Nadie gemirá nunca bastante
La reivindicación de la República obedece al síndrome contra el olvido y al desencanto
Cuando se contemplan documentales filmados en vivo de la proclamación de la República todavía sobrecoge la terrible alegría con la que millones de ciudadanos acogieron el acontecimiento, una alegría tan visceral como epidérmica, una alegría ajena a las consignas, una auténtica granizada de entusiasmo popular no solo porque el Borbón de turno tendría que largarse de inmediato, y ya era hora, sino porque ahora iba a verse lo que había que ver y cómo la gente iba a ser feliz en cosa de unos meses. Vistos ahora dan ganas de llorar en solidaridad con las esperanzas perdidas y con ese júbilo compartido que vino a quedar en casi nada, ya que, como siempre, la derecha no tolera más entusiasmo que el suyo, a santo de qué esos miles de analfabetos creyeron que se dirigían hacia una felicidad bien ganada, por Dios, se les ametralla como es debido y a otra cosa. Y así la República vino a durar lo que un lirio destrozado por los cerdos, y de ella queda una nostalgia de lágrimas y un recuerdo remoto y en tinieblas tantas veces de lo que pudo ser y no fue. Queda un sentimiento, una apetencia de objetivos inconclusos, una sensación rara de que en esta democracia se ha colado algún Alien como pasajero al que resulta preciso expulsar de la nave, un desasosiego tan insistente como un problema irresuelto.

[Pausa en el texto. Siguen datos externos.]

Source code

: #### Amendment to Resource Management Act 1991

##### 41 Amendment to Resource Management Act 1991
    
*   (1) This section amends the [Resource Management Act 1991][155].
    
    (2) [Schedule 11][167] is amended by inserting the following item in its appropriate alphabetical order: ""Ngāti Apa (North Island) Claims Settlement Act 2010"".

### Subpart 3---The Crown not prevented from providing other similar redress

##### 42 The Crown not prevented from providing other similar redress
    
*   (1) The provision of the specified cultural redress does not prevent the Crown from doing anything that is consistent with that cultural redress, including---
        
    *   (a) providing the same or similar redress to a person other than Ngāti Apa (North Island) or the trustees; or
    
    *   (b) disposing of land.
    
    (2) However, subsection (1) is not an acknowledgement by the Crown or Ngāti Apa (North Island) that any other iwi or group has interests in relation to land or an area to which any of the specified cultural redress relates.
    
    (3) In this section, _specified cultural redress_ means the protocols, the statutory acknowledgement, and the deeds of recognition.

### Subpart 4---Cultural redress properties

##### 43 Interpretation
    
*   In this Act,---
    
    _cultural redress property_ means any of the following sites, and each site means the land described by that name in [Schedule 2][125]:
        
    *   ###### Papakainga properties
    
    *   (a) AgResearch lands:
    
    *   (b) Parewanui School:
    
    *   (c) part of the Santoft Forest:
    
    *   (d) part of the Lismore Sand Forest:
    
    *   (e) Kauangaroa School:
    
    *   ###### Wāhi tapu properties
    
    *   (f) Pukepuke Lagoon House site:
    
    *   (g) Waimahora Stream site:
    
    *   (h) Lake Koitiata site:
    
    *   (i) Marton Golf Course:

La reivindicación de la República obedece tanto al síndrome contra el olvido como al desencanto ante la triste realidad de nuestra democracia actual, razones legítimas para desear que aquí haya otra cosa como instancia superior de gobierno. Juan Carlos es Juan Carlos y su familia es su familia, urdangarines incluidos. Pero en la Italia republicana se les cuela un tipo como Berlusconi, entre otros facinerosos; en la francesa una tal Marine le Pen, y en la de Guinea otro tal Obiang, por no hablar de Putin el ruso, entre tantos otros países que se gobiernan sin realeza. ¿Una república, por el hecho de serlo, garantizaría la ausencia de chorizos en los tentáculos de su gobierno? ¿De verdad alguien cree que Rafael Blasco, su querida esposa Consuelo, Zaplana, Camps, el primer Fabra, Castedo, Alperi, y tantos otros, para no hacer interminable esta lista de ignominia valenciana, se habrían abstenido de hacer lo que hicieron y harán todavía de haberse afanado bajo una República y no de una Monarquía? ¿O es que fue el Rey en persona, y no sujetos como Bárcenas, Correa o El Bigotes, quien los impulsó a regodearse en la indecencia?
¿República? Bienvenida sea, y así los Borbones se tomarían al fin un más que merecido descanso en las islas griegas. Medios no han de faltarles para ello, ya que bien se ha visto que son tan ahorrativos como la abrumada ama de casa que no llega a fin de mes, así que parece improbable que esa minucia acabara en encontronazo civil. Los tiempos cambian que es una barbaridad, hasta que la barbaridad se convierte en tiempo. Y quizás es tiempo lo que nos falta para comprender que la forma de gobierno no es inocua, pero tampoco determinante. Quizás porque el poder verdadero reside en otra parte.